Sorry guys, I thought it was so obvious.  :red:


----------



## DanCorcoran (Nov 3, 2011)

Battenkiller said:
			
		

> DanCorcoran said:
> 
> 
> 
> ...



The reason I thought it might be Photoshopped:  when I enlarged the photo, the Husky logo was printed over the little ridges on the battery cover, but instead of curving up and down over the ridges, it was perfectly straight.  That would be hard to do if it were real.


----------



## Battenkiller (Nov 3, 2011)

DanCorcoran said:
			
		

> Battenkiller said:
> 
> 
> 
> ...



Good eyes!

Yeah, I saw that and figured everyone would know it was a fake anyway... which is what I wanted.  It was supposed to be a joke, not a real hoax (are there such things as false hoaxes?)  

The Husky image was larger and less noisy, so it gave an unnatural crispness to the name and logo, especially after I downsized it to fit.  Also, the logo itself is not distorted by the angle of the shot like the meter in the real photo is, so it'd look pasted on even if the ridges weren't there.

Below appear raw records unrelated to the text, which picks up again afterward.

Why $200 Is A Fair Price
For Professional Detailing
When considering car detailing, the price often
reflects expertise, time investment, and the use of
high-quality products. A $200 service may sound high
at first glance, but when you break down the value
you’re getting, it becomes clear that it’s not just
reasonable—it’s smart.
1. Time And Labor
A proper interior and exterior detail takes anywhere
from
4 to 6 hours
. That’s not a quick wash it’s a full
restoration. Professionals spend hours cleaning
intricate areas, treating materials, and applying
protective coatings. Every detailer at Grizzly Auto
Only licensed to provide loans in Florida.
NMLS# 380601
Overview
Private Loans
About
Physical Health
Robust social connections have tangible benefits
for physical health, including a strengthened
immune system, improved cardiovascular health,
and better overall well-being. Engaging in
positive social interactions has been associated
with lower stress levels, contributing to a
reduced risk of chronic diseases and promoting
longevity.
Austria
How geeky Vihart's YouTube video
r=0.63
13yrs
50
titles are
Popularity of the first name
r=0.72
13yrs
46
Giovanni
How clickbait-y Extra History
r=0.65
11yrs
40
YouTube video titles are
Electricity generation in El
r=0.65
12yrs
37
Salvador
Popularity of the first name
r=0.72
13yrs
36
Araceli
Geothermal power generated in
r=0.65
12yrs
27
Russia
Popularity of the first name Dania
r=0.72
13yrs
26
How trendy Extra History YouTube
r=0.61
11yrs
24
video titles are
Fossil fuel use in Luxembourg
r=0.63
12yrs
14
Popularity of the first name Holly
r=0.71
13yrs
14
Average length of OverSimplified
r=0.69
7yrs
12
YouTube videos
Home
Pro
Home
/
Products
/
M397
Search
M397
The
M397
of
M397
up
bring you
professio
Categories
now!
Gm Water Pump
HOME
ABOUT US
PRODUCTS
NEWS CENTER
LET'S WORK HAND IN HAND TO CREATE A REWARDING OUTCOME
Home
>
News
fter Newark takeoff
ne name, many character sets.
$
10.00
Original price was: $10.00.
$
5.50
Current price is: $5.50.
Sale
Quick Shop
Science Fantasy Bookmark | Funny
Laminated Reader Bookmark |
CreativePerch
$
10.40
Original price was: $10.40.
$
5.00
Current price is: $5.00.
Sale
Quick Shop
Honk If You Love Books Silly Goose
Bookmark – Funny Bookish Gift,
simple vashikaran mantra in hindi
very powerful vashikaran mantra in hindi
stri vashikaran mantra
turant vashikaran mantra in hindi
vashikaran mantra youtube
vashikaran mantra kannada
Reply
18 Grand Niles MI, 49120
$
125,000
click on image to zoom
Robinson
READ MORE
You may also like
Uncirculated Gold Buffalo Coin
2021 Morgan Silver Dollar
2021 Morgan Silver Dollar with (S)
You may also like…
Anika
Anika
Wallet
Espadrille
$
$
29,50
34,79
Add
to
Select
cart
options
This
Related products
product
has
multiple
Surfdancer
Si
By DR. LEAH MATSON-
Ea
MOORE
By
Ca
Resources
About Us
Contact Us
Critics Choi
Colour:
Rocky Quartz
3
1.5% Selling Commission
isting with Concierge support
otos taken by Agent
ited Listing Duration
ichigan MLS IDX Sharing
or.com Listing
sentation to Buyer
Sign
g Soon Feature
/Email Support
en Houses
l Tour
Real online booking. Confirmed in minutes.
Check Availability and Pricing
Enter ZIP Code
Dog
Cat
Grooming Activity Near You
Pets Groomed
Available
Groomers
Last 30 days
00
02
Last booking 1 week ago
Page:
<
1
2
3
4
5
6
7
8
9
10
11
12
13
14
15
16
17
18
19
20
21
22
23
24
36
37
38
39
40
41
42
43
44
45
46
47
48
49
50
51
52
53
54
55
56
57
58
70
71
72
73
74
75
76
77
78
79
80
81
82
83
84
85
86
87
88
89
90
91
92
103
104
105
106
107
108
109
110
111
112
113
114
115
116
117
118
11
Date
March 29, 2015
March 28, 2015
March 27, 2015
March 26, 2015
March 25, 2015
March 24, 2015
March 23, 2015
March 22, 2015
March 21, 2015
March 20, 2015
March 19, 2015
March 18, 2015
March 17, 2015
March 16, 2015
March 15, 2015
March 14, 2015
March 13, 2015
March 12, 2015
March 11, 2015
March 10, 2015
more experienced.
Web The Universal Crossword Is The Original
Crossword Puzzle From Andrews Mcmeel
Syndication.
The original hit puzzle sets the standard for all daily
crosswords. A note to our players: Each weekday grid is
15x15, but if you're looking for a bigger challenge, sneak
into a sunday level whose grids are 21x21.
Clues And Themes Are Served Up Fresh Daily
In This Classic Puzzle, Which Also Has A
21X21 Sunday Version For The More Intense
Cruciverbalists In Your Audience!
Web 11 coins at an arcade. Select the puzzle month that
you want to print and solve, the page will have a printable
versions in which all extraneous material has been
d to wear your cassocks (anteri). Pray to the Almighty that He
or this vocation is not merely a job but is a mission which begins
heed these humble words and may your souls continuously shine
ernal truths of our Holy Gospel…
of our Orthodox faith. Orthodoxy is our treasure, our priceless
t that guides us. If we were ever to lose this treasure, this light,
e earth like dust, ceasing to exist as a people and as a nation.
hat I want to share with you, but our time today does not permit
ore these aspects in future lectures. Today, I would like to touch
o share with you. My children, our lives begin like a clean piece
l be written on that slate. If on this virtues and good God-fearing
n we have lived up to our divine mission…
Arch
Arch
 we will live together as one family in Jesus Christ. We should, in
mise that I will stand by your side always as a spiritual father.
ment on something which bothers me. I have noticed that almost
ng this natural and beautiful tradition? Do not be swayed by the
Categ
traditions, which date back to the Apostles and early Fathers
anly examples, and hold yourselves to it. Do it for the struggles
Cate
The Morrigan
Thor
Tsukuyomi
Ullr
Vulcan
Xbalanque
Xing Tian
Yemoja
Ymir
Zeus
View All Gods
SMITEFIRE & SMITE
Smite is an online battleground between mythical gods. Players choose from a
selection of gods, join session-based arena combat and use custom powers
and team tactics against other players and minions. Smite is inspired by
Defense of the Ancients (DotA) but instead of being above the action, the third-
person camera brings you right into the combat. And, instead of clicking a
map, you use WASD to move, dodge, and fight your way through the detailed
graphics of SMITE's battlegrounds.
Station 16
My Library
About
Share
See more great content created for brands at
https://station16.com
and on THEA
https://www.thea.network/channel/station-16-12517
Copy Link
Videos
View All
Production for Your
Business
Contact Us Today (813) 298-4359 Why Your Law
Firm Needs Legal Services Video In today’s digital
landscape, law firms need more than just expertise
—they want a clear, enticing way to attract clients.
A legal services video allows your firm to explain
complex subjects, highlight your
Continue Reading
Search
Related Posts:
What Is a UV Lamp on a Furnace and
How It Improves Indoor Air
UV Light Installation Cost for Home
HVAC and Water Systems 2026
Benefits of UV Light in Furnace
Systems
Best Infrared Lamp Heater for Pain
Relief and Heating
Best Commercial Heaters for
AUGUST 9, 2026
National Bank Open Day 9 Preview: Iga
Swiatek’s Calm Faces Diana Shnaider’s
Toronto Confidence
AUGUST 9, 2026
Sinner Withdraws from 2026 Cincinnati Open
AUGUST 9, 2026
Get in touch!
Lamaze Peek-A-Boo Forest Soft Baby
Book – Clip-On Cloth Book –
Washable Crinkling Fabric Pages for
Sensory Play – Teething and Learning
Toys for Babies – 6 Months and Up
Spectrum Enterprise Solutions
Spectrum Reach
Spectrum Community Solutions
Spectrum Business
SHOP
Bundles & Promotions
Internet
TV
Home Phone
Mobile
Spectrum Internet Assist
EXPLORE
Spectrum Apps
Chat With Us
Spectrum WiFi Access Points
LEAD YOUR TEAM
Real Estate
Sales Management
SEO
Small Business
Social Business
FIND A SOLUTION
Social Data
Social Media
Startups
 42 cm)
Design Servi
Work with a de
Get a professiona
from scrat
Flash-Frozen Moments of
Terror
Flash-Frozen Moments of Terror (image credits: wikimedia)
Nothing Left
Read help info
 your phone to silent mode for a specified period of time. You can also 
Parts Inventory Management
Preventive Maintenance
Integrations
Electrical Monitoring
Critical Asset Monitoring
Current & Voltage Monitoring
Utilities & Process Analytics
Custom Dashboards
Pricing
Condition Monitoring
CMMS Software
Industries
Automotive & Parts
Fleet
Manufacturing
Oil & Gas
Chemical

Then I forgot to remove the model number, which should have been a dead giveaway... if not for the same meter showing up with the same number but in yellow.  That was just too funny.  I could have laughed about it to myself, but it was better to fess up before somebody showed up at the Husky shop insisting that they saw one on the Internet. %-P


----------